Only the text belongs in the copy: retype each record exactly as it appears.

Records: Begin

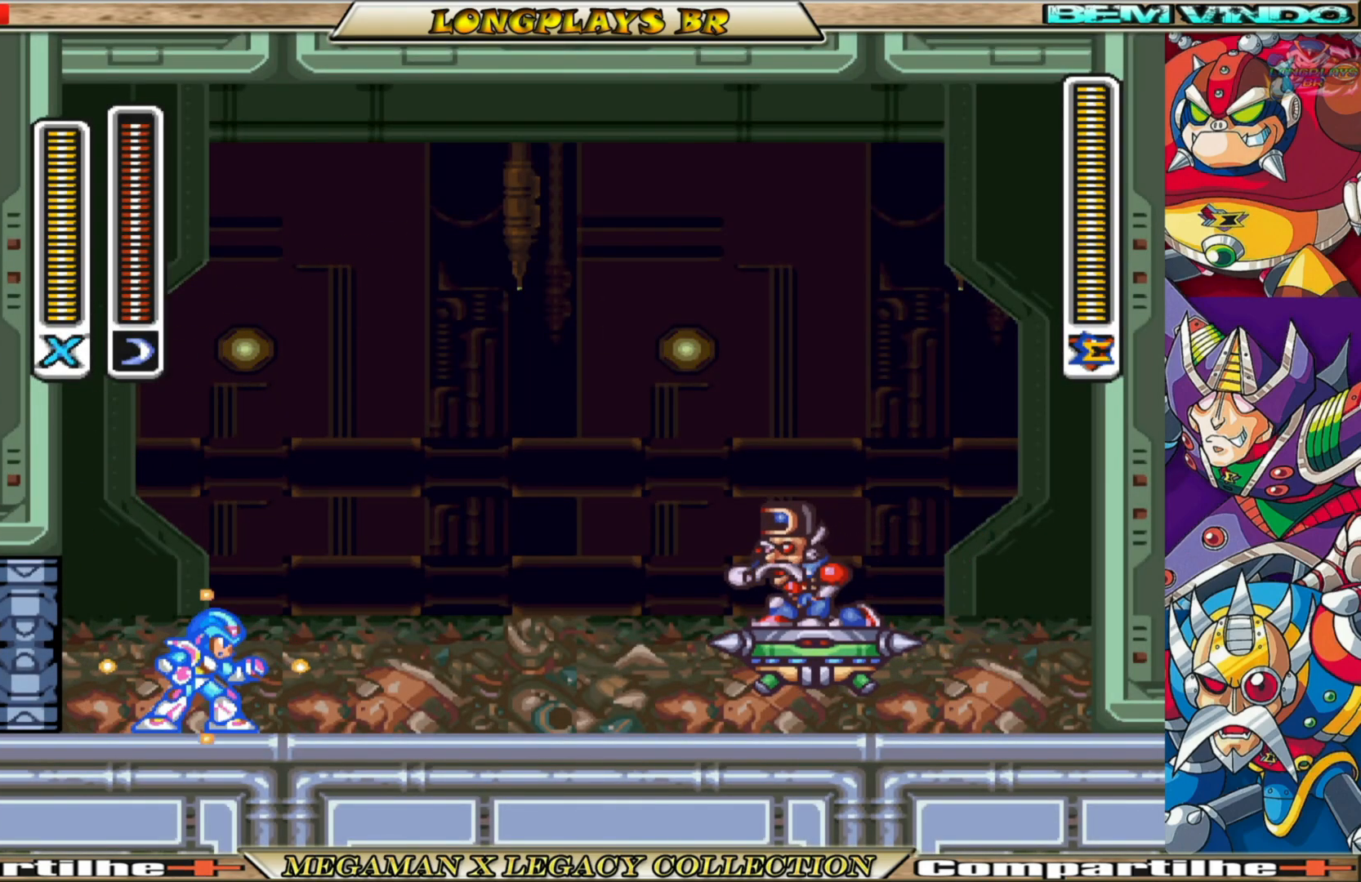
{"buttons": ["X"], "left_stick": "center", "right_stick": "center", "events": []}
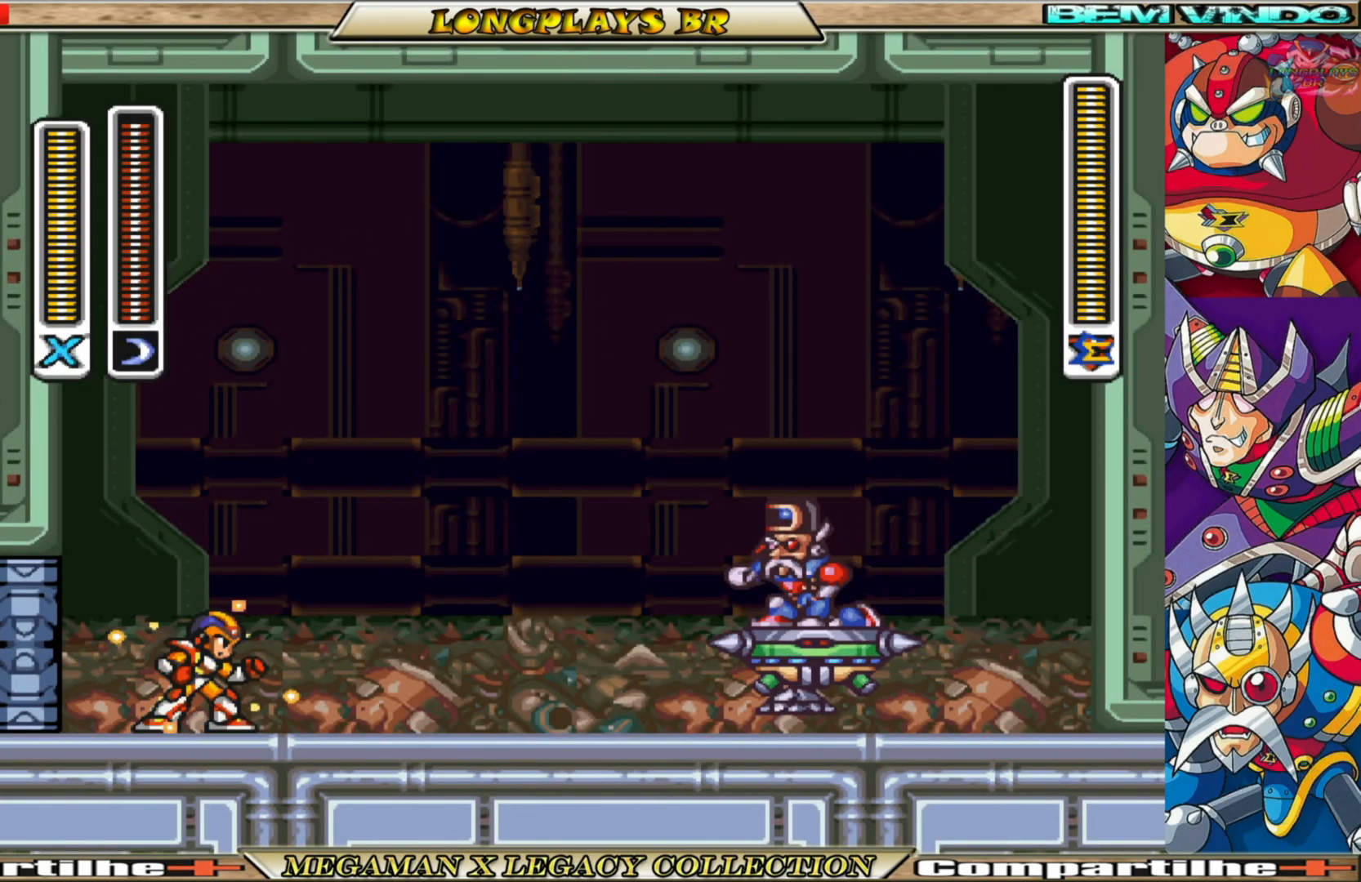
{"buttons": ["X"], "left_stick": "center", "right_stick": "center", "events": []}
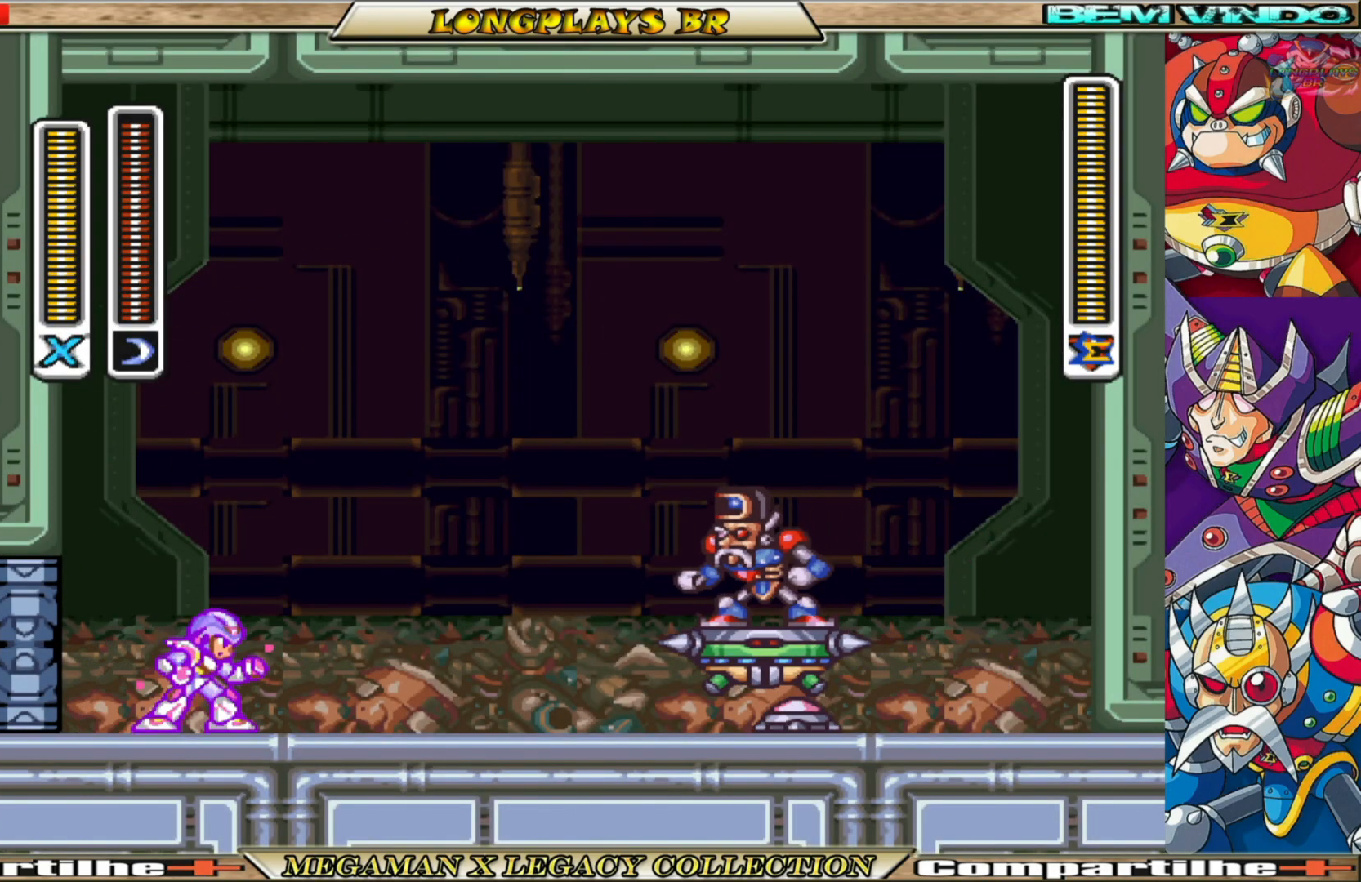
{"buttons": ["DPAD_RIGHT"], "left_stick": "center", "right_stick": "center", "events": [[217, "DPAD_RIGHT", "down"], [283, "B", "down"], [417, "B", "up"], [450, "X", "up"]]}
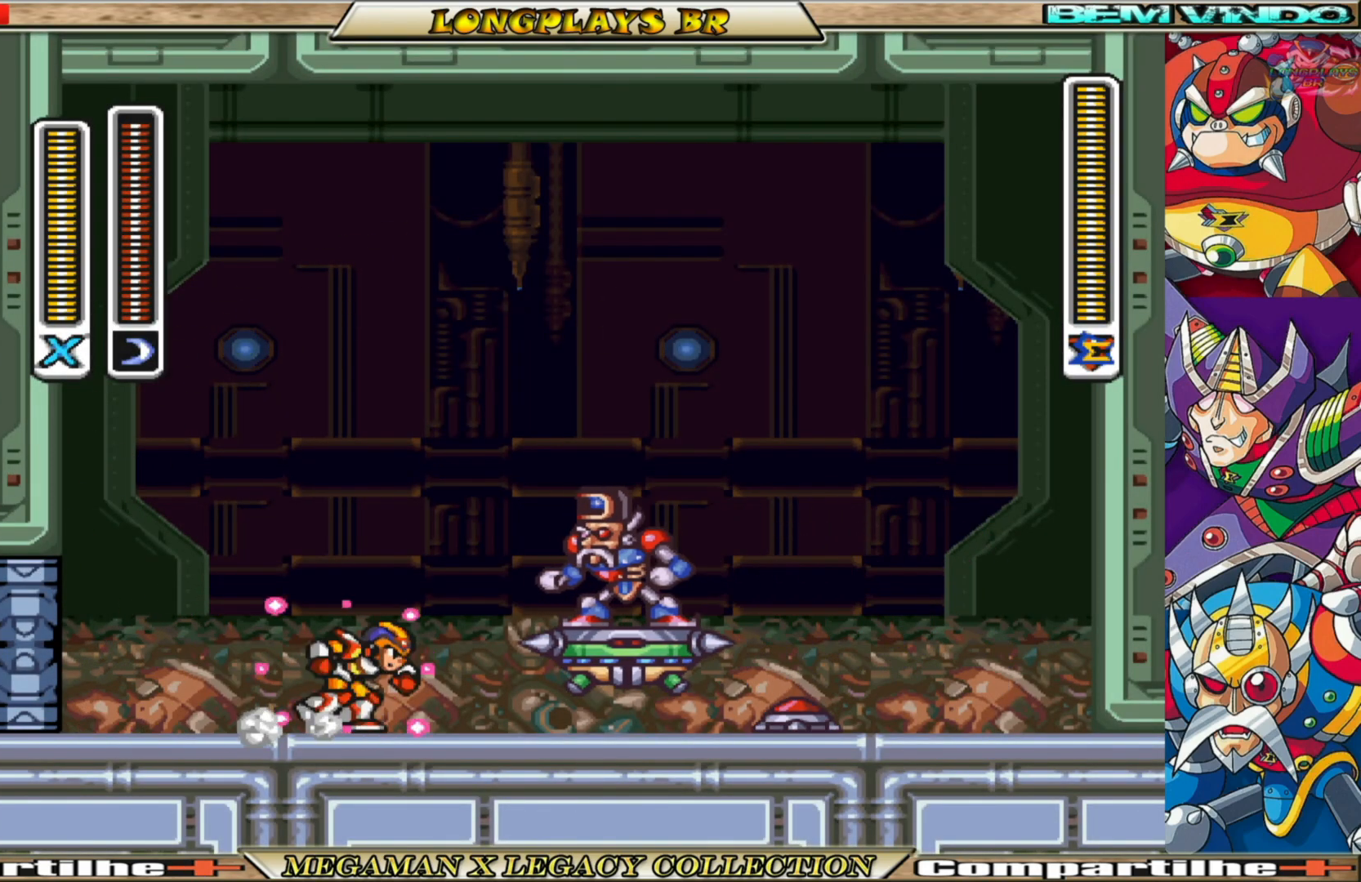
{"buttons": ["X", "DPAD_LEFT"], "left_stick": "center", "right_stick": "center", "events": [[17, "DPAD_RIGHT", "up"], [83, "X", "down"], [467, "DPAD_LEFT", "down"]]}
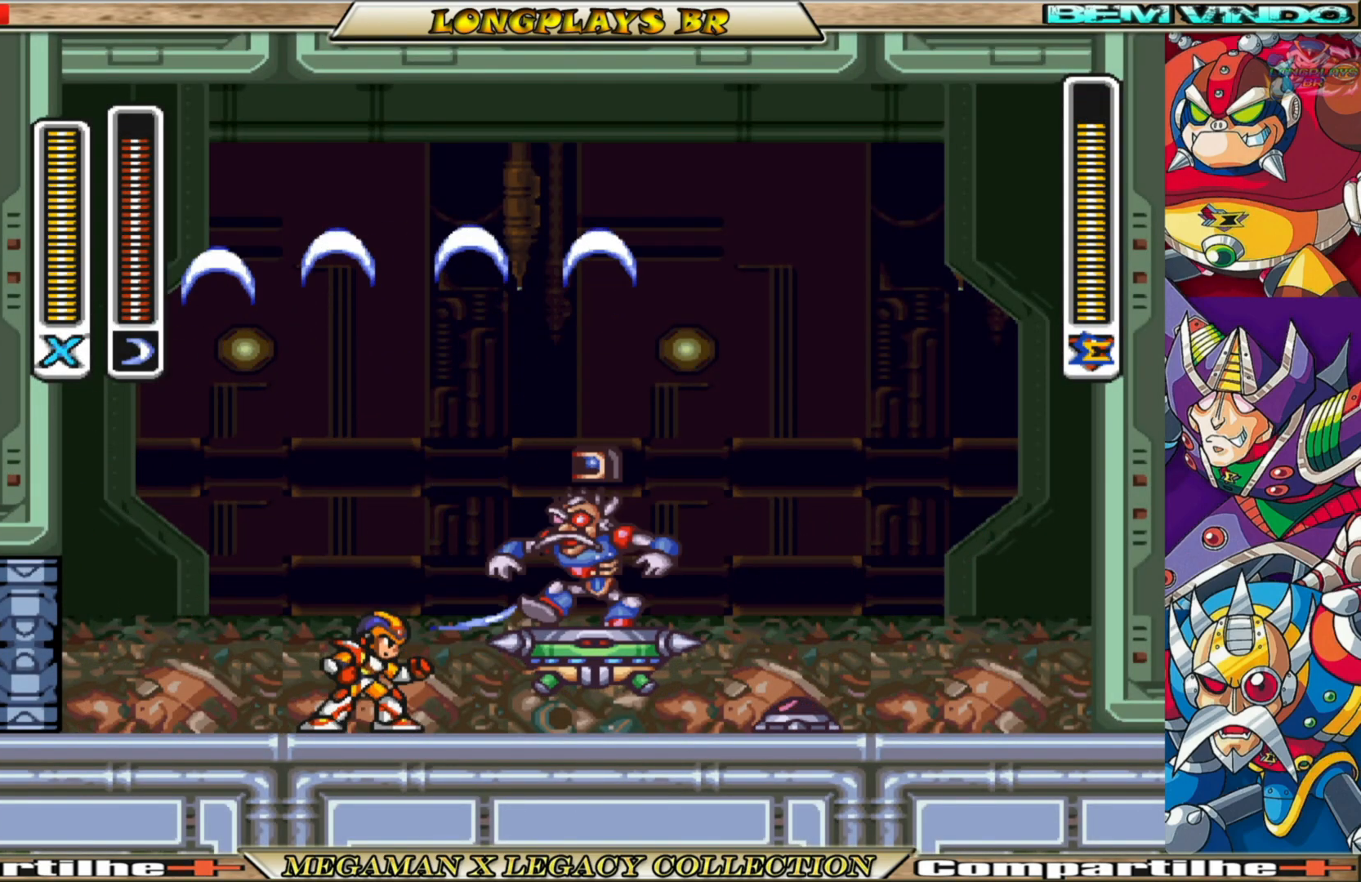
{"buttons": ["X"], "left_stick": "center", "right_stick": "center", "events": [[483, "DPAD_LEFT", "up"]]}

Records: End

| Task response |
{"buttons": ["X"], "left_stick": "center", "right_stick": "center", "events": []}
{"buttons": ["X"], "left_stick": "center", "right_stick": "center", "events": []}
{"buttons": ["DPAD_RIGHT"], "left_stick": "center", "right_stick": "center", "events": [[217, "DPAD_RIGHT", "down"], [283, "B", "down"], [417, "B", "up"], [450, "X", "up"]]}
{"buttons": ["X", "DPAD_LEFT"], "left_stick": "center", "right_stick": "center", "events": [[17, "DPAD_RIGHT", "up"], [83, "X", "down"], [467, "DPAD_LEFT", "down"]]}
{"buttons": ["X"], "left_stick": "center", "right_stick": "center", "events": [[483, "DPAD_LEFT", "up"]]}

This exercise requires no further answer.